Your response must be made up of each line in the data below that contains the string "Comparison".
╭──
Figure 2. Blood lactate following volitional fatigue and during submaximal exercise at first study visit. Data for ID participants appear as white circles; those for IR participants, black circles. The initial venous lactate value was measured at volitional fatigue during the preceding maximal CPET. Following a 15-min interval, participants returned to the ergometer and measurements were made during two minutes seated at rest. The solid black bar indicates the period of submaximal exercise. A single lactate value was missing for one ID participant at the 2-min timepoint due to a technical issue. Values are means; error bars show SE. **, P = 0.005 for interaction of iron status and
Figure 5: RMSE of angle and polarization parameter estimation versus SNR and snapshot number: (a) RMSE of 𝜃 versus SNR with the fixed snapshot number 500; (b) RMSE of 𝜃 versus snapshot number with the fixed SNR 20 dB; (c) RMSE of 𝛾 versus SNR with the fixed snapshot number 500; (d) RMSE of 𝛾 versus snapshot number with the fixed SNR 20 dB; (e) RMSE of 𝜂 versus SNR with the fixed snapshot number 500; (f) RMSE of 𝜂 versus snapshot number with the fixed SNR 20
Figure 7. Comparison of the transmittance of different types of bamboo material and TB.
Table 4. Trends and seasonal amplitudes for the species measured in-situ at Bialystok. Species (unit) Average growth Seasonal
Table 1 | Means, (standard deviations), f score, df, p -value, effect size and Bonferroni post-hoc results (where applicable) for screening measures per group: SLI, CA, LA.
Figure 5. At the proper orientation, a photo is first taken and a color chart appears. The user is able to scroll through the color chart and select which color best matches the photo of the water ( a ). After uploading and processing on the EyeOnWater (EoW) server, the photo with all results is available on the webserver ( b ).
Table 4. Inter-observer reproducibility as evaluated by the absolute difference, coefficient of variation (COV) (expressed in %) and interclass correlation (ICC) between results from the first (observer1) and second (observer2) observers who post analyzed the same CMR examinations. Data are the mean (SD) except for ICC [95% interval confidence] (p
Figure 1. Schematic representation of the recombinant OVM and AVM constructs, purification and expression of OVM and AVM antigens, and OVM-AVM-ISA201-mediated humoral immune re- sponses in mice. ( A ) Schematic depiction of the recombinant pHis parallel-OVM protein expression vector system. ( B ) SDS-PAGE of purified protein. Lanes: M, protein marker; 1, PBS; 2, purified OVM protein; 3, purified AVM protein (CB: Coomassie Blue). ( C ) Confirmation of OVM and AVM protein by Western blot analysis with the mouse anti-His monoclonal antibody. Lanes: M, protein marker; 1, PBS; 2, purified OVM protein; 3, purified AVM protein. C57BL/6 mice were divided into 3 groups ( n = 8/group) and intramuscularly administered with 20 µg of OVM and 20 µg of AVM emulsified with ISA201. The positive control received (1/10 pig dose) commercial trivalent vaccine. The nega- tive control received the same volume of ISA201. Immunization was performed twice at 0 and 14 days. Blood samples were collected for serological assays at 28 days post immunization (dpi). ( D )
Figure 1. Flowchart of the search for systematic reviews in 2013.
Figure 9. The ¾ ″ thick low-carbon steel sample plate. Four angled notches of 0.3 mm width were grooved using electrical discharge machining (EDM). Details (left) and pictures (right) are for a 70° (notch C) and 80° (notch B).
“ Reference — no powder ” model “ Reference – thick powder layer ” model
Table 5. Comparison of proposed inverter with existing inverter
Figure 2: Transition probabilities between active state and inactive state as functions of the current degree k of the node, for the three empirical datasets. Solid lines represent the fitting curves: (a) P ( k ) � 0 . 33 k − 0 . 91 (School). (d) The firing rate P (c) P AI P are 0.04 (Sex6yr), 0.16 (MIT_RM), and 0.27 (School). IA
╰──
_Answer space_.
Figure 7. Comparison of the transmittance of different types of bamboo material and TB.
Table 5. Comparison of proposed inverter with existing inverter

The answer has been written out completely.